Quand nous parvenons au dessert, je prie mes compagnons de table de m’excuser, leur promettant de les retrouver au bar, plus tard, et je dévale le ravissant sentier bordé de plantes luxurieuses et riantes qui suit le ruisseau.

Est-il utile de te répéter que l’air est doux pour la saison et qu’il embaume ? Oui ? Alors voilà qui est fait, mais n’y reviens plus.

Daisy Kaufmann crèche au « L 2 ». Je gravis l’escalier extérieur donnant accès à son appartement. Un rai de lumière au beurre noir filtre sous sa porte. Elle a, l’insouciante, laissé la clé à l’extérieur. Je sonne. Personne ne répond ; resonne en vain, compte posément jusqu’à cent vingt-trois mille huit cent quarante-quatre et actionne la carouble. Tout brille dans la suite (au prochain numéro) de l’Américaine. Je m’avance jusqu’à la porte du salon.
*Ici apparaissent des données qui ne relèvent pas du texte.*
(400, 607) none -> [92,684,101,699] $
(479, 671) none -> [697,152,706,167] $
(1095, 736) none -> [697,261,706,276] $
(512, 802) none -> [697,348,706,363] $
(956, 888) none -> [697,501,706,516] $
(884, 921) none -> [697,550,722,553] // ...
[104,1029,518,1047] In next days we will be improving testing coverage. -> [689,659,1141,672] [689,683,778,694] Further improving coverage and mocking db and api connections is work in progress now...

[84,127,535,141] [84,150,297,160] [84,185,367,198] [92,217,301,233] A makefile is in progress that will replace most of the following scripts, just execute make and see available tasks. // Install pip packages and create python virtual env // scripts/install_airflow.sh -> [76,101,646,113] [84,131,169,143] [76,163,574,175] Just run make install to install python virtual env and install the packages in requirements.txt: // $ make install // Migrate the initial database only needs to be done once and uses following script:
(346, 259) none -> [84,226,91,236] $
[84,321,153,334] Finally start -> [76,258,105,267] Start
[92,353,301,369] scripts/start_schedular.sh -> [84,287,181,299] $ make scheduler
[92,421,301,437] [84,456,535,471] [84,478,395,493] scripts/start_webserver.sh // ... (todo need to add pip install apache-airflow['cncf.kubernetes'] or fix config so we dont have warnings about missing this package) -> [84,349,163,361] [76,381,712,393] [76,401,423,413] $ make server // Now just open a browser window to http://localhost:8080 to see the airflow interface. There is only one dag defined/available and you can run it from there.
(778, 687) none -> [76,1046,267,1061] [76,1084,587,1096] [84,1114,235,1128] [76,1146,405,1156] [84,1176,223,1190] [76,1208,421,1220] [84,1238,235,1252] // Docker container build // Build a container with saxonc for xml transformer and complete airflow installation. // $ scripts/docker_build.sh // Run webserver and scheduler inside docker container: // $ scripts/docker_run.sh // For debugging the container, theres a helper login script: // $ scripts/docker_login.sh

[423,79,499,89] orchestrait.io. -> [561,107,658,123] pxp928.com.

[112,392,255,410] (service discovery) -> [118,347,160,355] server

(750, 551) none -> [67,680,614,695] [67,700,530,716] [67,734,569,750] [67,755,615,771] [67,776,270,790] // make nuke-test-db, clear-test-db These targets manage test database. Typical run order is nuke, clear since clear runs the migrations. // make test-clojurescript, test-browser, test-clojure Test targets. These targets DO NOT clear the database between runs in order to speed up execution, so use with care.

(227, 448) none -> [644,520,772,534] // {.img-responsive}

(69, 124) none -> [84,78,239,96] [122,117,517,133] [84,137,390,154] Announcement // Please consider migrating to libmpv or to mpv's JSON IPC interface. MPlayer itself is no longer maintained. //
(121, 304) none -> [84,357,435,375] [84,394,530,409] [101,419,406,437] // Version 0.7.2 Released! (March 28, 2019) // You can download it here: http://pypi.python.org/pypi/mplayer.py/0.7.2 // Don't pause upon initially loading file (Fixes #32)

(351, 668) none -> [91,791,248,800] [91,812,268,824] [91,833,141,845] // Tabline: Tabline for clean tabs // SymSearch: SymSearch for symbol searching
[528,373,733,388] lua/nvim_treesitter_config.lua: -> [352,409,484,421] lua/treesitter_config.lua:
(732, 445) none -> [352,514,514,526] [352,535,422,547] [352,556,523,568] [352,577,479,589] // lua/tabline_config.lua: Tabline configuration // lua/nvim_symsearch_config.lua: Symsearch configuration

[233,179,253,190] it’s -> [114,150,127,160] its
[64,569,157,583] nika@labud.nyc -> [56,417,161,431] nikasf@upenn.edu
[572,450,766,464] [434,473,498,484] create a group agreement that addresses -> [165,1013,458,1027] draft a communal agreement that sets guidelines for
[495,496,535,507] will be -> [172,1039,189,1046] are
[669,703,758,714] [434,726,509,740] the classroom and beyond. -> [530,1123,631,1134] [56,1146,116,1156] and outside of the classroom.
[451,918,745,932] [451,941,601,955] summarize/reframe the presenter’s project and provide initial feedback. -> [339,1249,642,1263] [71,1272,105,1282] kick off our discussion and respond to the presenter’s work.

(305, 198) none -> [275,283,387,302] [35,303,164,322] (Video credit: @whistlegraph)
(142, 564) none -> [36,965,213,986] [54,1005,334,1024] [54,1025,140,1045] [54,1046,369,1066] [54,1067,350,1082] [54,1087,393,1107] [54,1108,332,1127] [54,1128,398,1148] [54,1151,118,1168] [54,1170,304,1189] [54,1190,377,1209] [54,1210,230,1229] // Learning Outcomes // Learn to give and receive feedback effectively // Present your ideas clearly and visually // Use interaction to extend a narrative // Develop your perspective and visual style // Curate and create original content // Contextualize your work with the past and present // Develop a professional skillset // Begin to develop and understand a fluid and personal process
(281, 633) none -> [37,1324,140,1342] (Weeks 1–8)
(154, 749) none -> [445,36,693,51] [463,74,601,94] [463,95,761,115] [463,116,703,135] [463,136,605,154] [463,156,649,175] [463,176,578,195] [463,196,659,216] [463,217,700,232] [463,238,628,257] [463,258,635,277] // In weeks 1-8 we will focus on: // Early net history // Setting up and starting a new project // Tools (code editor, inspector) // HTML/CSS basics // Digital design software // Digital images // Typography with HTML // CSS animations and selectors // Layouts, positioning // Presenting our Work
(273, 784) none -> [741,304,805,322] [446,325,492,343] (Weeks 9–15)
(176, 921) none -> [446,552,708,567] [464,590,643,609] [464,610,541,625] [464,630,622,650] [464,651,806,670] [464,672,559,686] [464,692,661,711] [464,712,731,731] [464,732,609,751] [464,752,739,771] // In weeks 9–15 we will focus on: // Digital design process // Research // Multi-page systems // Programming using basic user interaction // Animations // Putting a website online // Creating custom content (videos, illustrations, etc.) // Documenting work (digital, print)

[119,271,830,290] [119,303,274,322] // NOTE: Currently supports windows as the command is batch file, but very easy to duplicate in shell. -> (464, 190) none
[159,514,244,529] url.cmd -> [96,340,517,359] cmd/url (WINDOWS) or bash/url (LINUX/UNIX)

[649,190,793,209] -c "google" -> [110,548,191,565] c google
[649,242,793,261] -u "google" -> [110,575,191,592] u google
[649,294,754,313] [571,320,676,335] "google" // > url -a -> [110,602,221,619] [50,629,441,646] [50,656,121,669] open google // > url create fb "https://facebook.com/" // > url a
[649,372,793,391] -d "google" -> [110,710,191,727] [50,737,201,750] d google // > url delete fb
Daisy s’y trouve, loquée d’une robe du soir en strass, dans les bleus interplanétaires. La télévision marche, en espagnol, certes, mais à l’impossible nul n’est tenu, qui retransmet un match de foot entre le Real Madrid et l’Hiver-poule. Daisy est endormie dans un fauteuil, face au poste, son délicieux roquet sur les genoux, un verre de bourbon à portée de main. Je m’approche d’elle.

— Hello, Daisy !

Mais elle ne répond pas.

Je pose ma dextre, sans lubricité aucune, entre les deux flotteurs de Zodiac auxquels un même soutien-gorge sert de housses, afin de vérifier si son gentil cœur bat encore. Qu’à cet instant, son dog déshydraté me mord la main cruellement, cette salopiote bestiole. Rageur, je la biche par son ruban jaune et l’envoie valser sur le grand canapé, au fond de la pièce. Illico dompté, comprenant qu’un homme d’un mètre quatre-vingts imposera toujours son point de vue à un roquet de quinze centimètres, le clébard s’y blottit en pissotant de frousse et en me coulant des œillades contrites.

Je reviens à mon examen de la Ricaine et je suis vite rassuré : elle roupille. Bien calmement. Je tente de la secouer, mais la marchandise à Walti est excellente et je crois qu’elle en a pour un fameux paquet d’heures à pioncer. Elle paraît, cela dit, en grande béatitude.